Example. Determining the number of FTEs. (i) Facts. A sole proprietor pays 5 employees wages for 2,080 hours each, pays 3 employees wages for 1,040 hours each, and pays 1 employee wages for 2,300 hours. One of the employees working 2,080 hours is the sole proprietor's nephew. The sole proprietor's FTEs would be calculated as follows: 8,320 hours of service for the 4 employees paid for 2,080 hours each (4 × 2,080); the sole proprietor's nephew is excluded from the FTE calculation; 3,120 hours of service for the 3 employees paid for 1,040 hours each (3 × 1,040); and 2,080 hours of service for the 1 employee paid for 2,300 hours (lesser of 2,300 and 2,080). The sum of the included hours of service equals 13,520 hours of service.

(ii) Conclusion. The sole proprietor's FTEs equal 6 (13,520 divided by 2,080 = 6.5, rounded to the next lowest whole number).

(f) Determining the employer's average annual FTE wages—(1) In general. All wages paid to employees (including overtime pay) are taken into account in computing an eligible small employer's average annual FTE wages. The average annual wages paid by an employer for a taxable year is determined by dividing the total wages paid by the eligible small employer during the employer's taxable year to employees taken into account under paragraph (c) of this section by the number of the employer's FTEs for the year. The result is then rounded down to the nearest $1,000 (if not otherwise a multiple of $1,000). For purposes of determining the employer's average annual wages for the taxable year, only wages that are paid for hours of service determined under paragraph (d) of this section are taken into account.
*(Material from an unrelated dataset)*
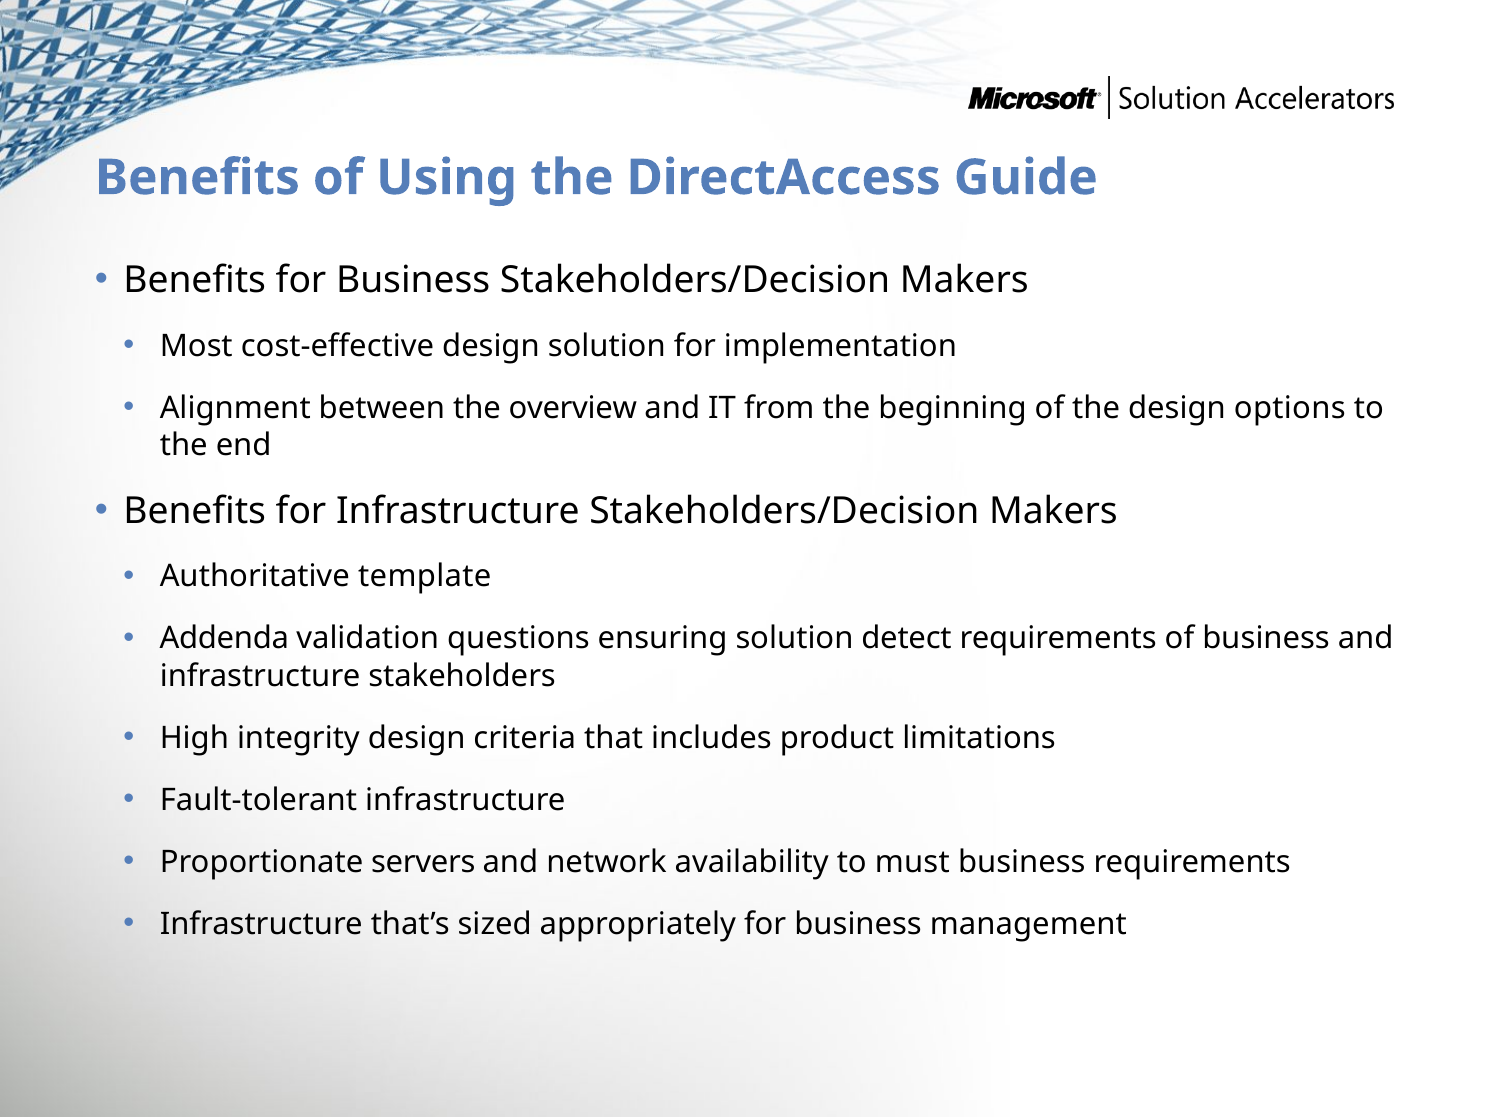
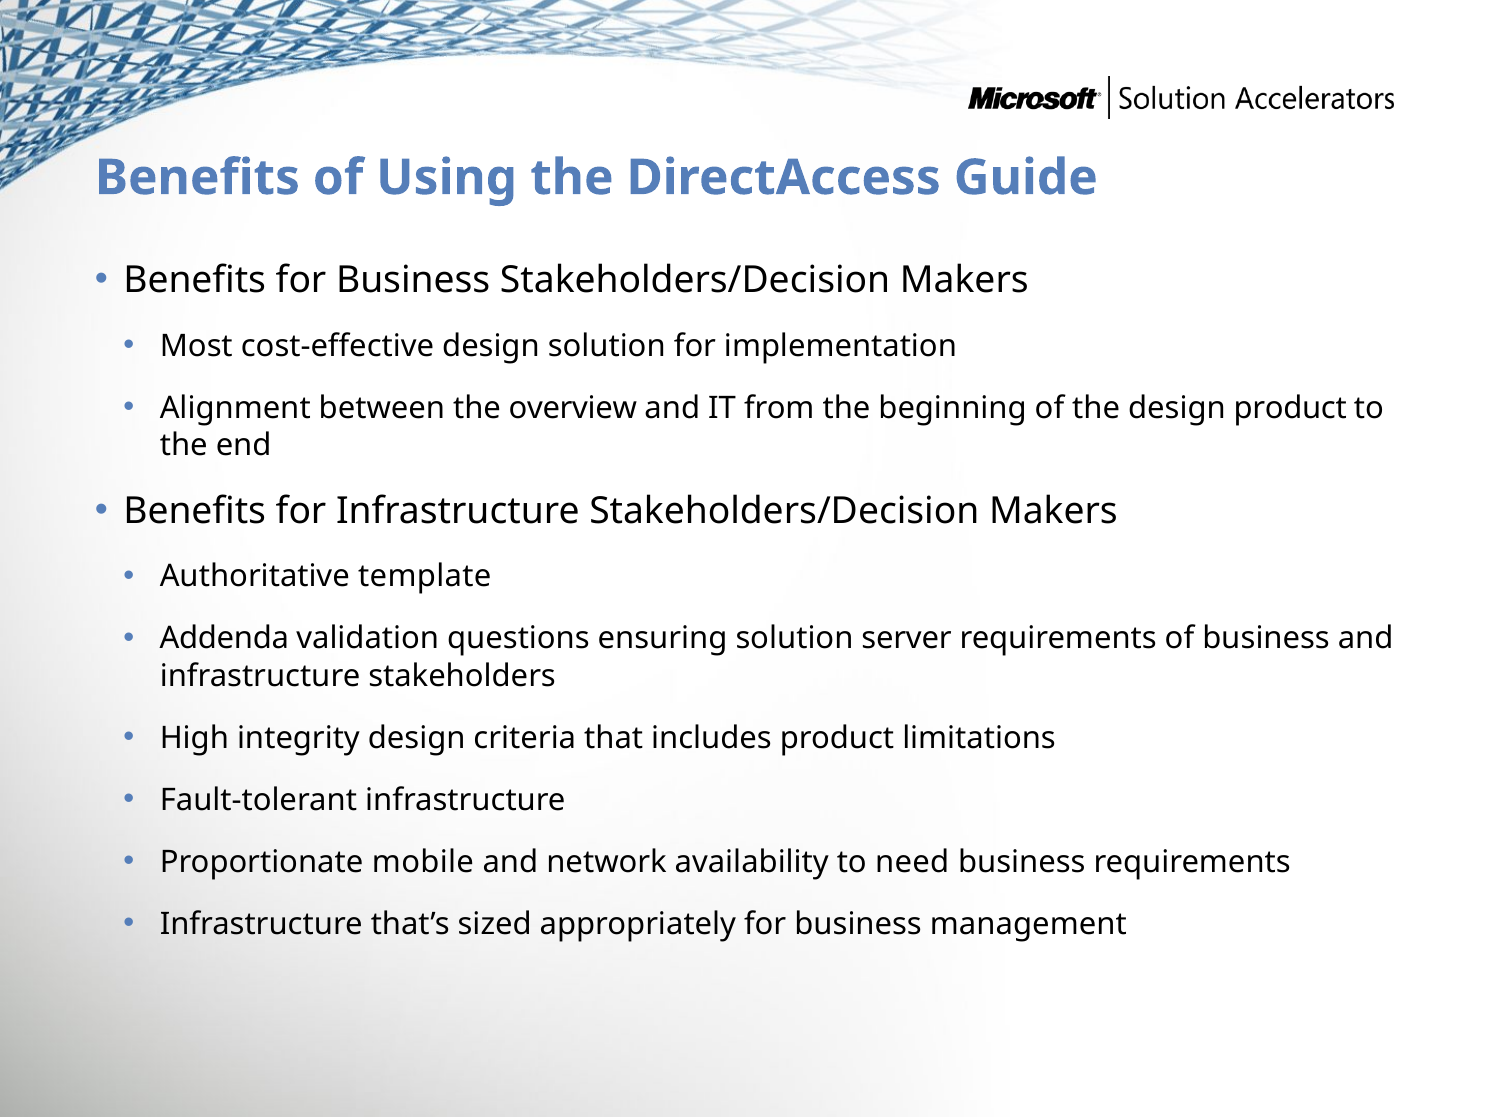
design options: options -> product
detect: detect -> server
servers: servers -> mobile
must: must -> need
(2) Example. The following example illustrates the provision of paragraphs (e) and (f) of this section:

Example. (i) Facts. An employer has 26 FTEs with average annual wages of $23,000. Only 22 of the employer's employees enroll for coverage offered by the employer through a SHOP Exchange.
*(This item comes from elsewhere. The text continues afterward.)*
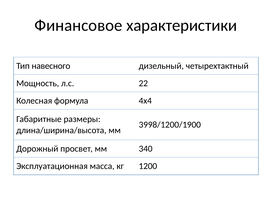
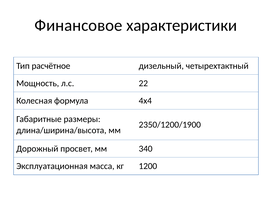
навесного: навесного -> расчётное
3998/1200/1900: 3998/1200/1900 -> 2350/1200/1900
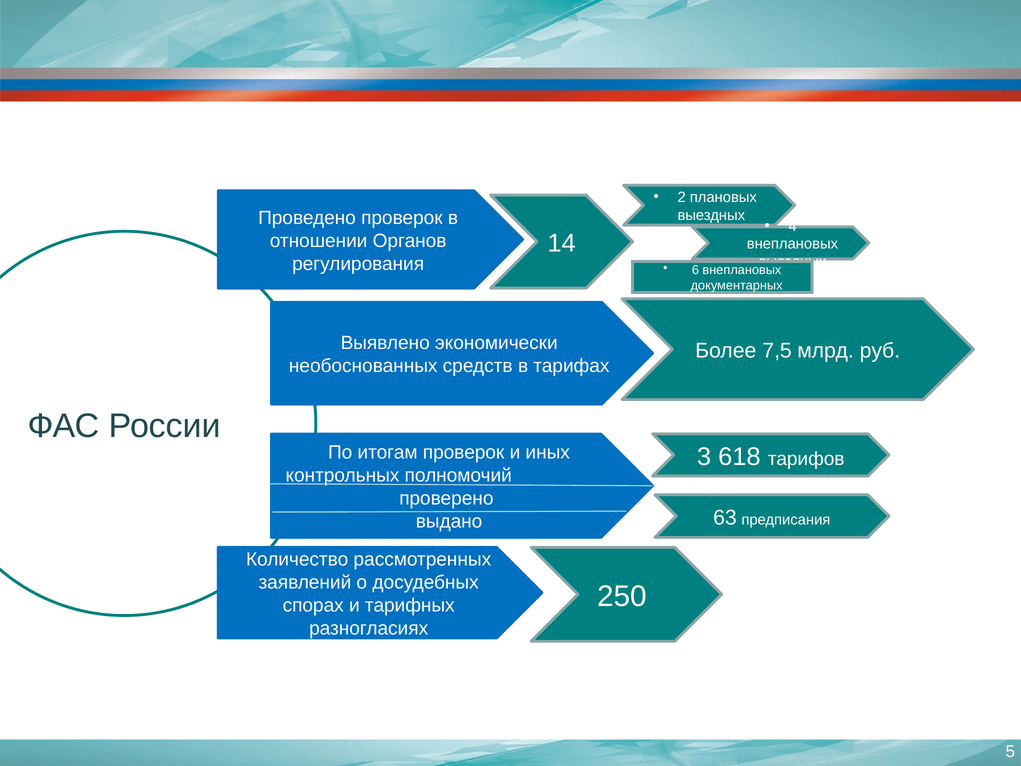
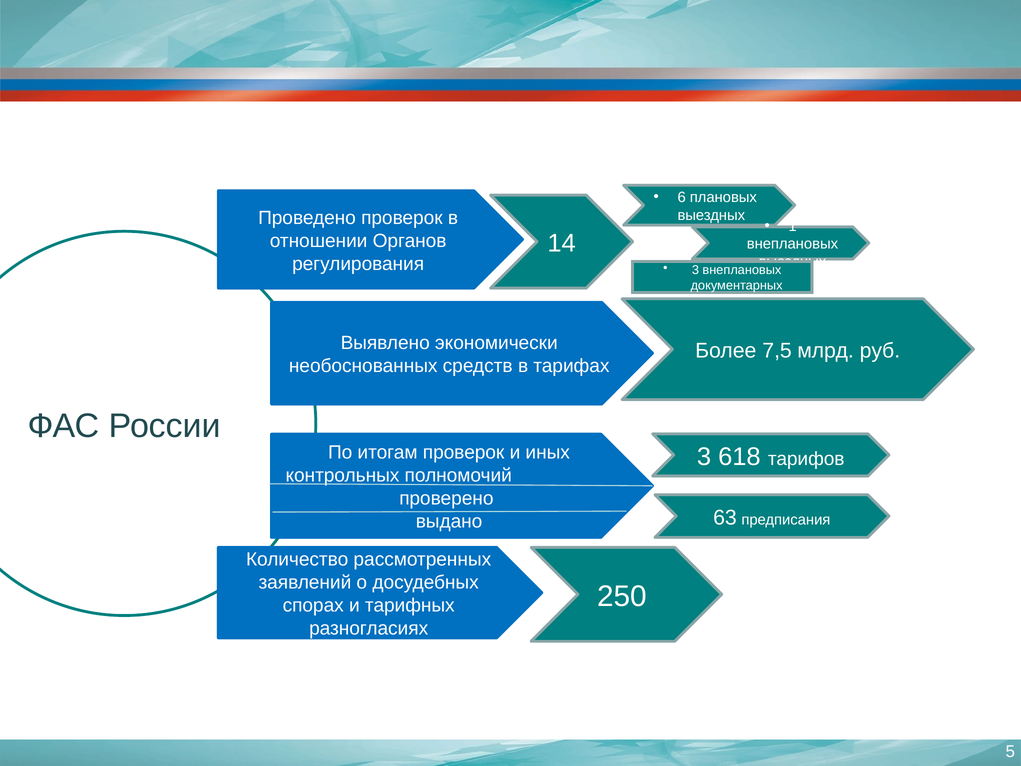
2: 2 -> 6
4: 4 -> 1
6 at (695, 270): 6 -> 3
(ii) Conclusion. The hours of service and wages of all employees are taken into consideration in determining whether the employer is an eligible small employer for purposes of the credit. Because the employer does not have fewer than 25 FTEs for the taxable year, the employer is not an eligible small employer for purposes of this section, even if fewer than 25 employees (or FTEs) enroll for coverage through the SHOP Exchange.

(g) Effective/applicability date. This section is applicable for periods after 2013. For transition rules relating to certain plan years beginning in 2014, see §1.45R-3(i).